*PAGE EXTRACT*:
[Begin]
Skip to content

Beginners Guide

New to vocal synthesis? This page walks through the fundamentals of Vocal Synth Engine, from core concepts to rendering your first singing voice.

Vocal Synth Engine is a TypeScript-based tool that generates singing voices from structured data. Instead of recording a singer, you describe notes, timing, and expression in JSON, and the engine produces a WAV audio file of a synthetic voice performing your composition. It runs as a local server with a browser-based interface for composing, live performance, and multi-user collaboration.

  • Game developers who need procedural or dynamic vocal audio without hiring voice talent
  • Music producers experimenting with synthetic vocal textures and additive synthesis
  • Creative coders building interactive audio experiences with WebSocket-based real-time streaming
  • Researchers exploring vocal synthesis, formant modeling, or phoneme-driven timbre control
  • Hobbyists curious about how singing voices can be constructed from harmonic partials and spectral data

No prior audio programming experience is required, but basic comfort with a terminal and JSON will help.

Before you begin, make sure you have:

  • Node.js 18 or later — check with node --version
  • npm (bundled with Node.js)
  • A modern browser (Chrome, Firefox, or Edge) for the cockpit UI
  • Basic terminal skills — you will run commands like npm ci and npm run dev
  • A text editor if you want to write score JSON by hand (VS Code, Sublime, etc.)

Optional but helpful:

  • A MIDI controller for live mode (any USB MIDI keyboard works)
[End]
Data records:
[Begin]
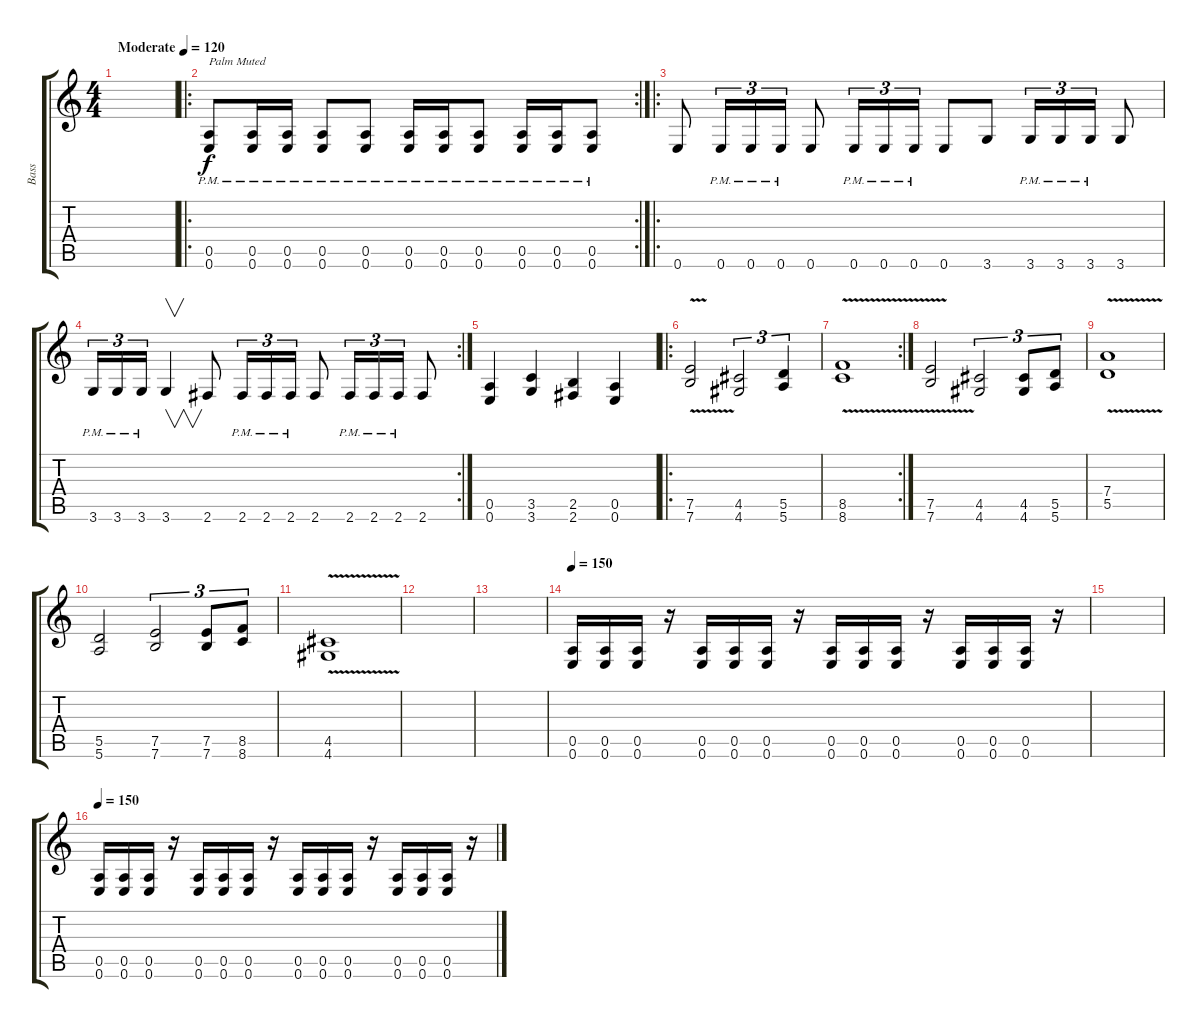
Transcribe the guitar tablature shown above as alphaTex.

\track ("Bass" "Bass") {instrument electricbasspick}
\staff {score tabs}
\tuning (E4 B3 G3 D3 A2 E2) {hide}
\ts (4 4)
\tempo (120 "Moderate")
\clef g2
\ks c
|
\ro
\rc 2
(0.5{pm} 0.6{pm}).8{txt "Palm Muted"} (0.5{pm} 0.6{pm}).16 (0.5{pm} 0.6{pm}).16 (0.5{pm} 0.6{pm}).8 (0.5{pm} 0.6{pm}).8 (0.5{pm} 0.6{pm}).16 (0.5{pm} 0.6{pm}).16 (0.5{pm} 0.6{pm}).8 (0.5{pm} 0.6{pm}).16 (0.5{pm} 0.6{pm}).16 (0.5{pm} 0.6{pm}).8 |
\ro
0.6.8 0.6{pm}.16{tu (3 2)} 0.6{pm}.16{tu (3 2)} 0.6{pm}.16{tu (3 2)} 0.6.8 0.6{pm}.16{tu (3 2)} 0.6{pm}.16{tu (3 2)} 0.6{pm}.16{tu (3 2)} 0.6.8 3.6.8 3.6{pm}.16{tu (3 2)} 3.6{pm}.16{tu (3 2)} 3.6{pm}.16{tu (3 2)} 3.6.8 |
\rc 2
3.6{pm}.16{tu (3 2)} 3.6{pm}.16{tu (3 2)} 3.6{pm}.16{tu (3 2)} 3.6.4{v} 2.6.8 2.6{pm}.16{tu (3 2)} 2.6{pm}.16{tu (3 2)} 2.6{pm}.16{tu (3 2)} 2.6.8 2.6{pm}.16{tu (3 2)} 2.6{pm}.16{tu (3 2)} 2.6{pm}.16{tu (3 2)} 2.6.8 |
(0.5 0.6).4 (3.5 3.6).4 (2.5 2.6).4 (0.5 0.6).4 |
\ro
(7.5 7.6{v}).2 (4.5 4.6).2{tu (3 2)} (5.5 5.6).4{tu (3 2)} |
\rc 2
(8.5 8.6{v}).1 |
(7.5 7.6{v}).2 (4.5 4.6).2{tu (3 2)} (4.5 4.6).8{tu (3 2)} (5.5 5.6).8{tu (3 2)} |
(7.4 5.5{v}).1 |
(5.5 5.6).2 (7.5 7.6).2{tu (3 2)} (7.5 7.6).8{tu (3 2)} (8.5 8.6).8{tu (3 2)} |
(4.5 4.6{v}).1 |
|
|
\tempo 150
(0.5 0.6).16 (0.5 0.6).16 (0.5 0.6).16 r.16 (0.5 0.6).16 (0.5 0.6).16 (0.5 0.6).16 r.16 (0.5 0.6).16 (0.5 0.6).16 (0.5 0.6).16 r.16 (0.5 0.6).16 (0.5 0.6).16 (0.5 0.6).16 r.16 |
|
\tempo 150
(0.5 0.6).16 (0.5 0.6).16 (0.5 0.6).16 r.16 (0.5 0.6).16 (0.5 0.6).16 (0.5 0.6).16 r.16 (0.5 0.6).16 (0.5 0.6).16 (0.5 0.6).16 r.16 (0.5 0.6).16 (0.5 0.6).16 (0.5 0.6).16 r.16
[End]
*SET EXERCISE 1*:
Can you rewrite the Vocal Synth Engine guide from the words "No prior audio" through "Code, Sublime, etc.)" with "text editor" changed to "code editor"? Begin at "No prior audio" and stop right after "Code, Sublime, etc.)".
*SET EXERCISE 2*:
Would you reproduce all of the data records above word for word, leaving out the pictures?

*ANSWER 1*:
No prior audio programming experience is required, but basic comfort with a terminal and JSON will help.

Before you begin, make sure you have:

  • Node.js 18 or later — check with node --version
  • npm (bundled with Node.js)
  • A modern browser (Chrome, Firefox, or Edge) for the cockpit UI
  • Basic terminal skills — you will run commands like npm ci and npm run dev
  • A code editor if you want to write score JSON by hand (VS Code, Sublime, etc.)

*ANSWER 2*:
Transcribe the guitar tablature shown above as alphaTex.

\track ("Bass" "Bass") {instrument electricbasspick}
\staff {score tabs}
\tuning (E4 B3 G3 D3 A2 E2) {hide}
\ts (4 4)
\tempo (120 "Moderate")
\clef g2
\ks c
|
\ro
\rc 2
(0.5{pm} 0.6{pm}).8{txt "Palm Muted"} (0.5{pm} 0.6{pm}).16 (0.5{pm} 0.6{pm}).16 (0.5{pm} 0.6{pm}).8 (0.5{pm} 0.6{pm}).8 (0.5{pm} 0.6{pm}).16 (0.5{pm} 0.6{pm}).16 (0.5{pm} 0.6{pm}).8 (0.5{pm} 0.6{pm}).16 (0.5{pm} 0.6{pm}).16 (0.5{pm} 0.6{pm}).8 |
\ro
0.6.8 0.6{pm}.16{tu (3 2)} 0.6{pm}.16{tu (3 2)} 0.6{pm}.16{tu (3 2)} 0.6.8 0.6{pm}.16{tu (3 2)} 0.6{pm}.16{tu (3 2)} 0.6{pm}.16{tu (3 2)} 0.6.8 3.6.8 3.6{pm}.16{tu (3 2)} 3.6{pm}.16{tu (3 2)} 3.6{pm}.16{tu (3 2)} 3.6.8 |
\rc 2
3.6{pm}.16{tu (3 2)} 3.6{pm}.16{tu (3 2)} 3.6{pm}.16{tu (3 2)} 3.6.4{v} 2.6.8 2.6{pm}.16{tu (3 2)} 2.6{pm}.16{tu (3 2)} 2.6{pm}.16{tu (3 2)} 2.6.8 2.6{pm}.16{tu (3 2)} 2.6{pm}.16{tu (3 2)} 2.6{pm}.16{tu (3 2)} 2.6.8 |
(0.5 0.6).4 (3.5 3.6).4 (2.5 2.6).4 (0.5 0.6).4 |
\ro
(7.5 7.6{v}).2 (4.5 4.6).2{tu (3 2)} (5.5 5.6).4{tu (3 2)} |
\rc 2
(8.5 8.6{v}).1 |
(7.5 7.6{v}).2 (4.5 4.6).2{tu (3 2)} (4.5 4.6).8{tu (3 2)} (5.5 5.6).8{tu (3 2)} |
(7.4 5.5{v}).1 |
(5.5 5.6).2 (7.5 7.6).2{tu (3 2)} (7.5 7.6).8{tu (3 2)} (8.5 8.6).8{tu (3 2)} |
(4.5 4.6{v}).1 |
|
|
\tempo 150
(0.5 0.6).16 (0.5 0.6).16 (0.5 0.6).16 r.16 (0.5 0.6).16 (0.5 0.6).16 (0.5 0.6).16 r.16 (0.5 0.6).16 (0.5 0.6).16 (0.5 0.6).16 r.16 (0.5 0.6).16 (0.5 0.6).16 (0.5 0.6).16 r.16 |
|
\tempo 150
(0.5 0.6).16 (0.5 0.6).16 (0.5 0.6).16 r.16 (0.5 0.6).16 (0.5 0.6).16 (0.5 0.6).16 r.16 (0.5 0.6).16 (0.5 0.6).16 (0.5 0.6).16 r.16 (0.5 0.6).16 (0.5 0.6).16 (0.5 0.6).16 r.16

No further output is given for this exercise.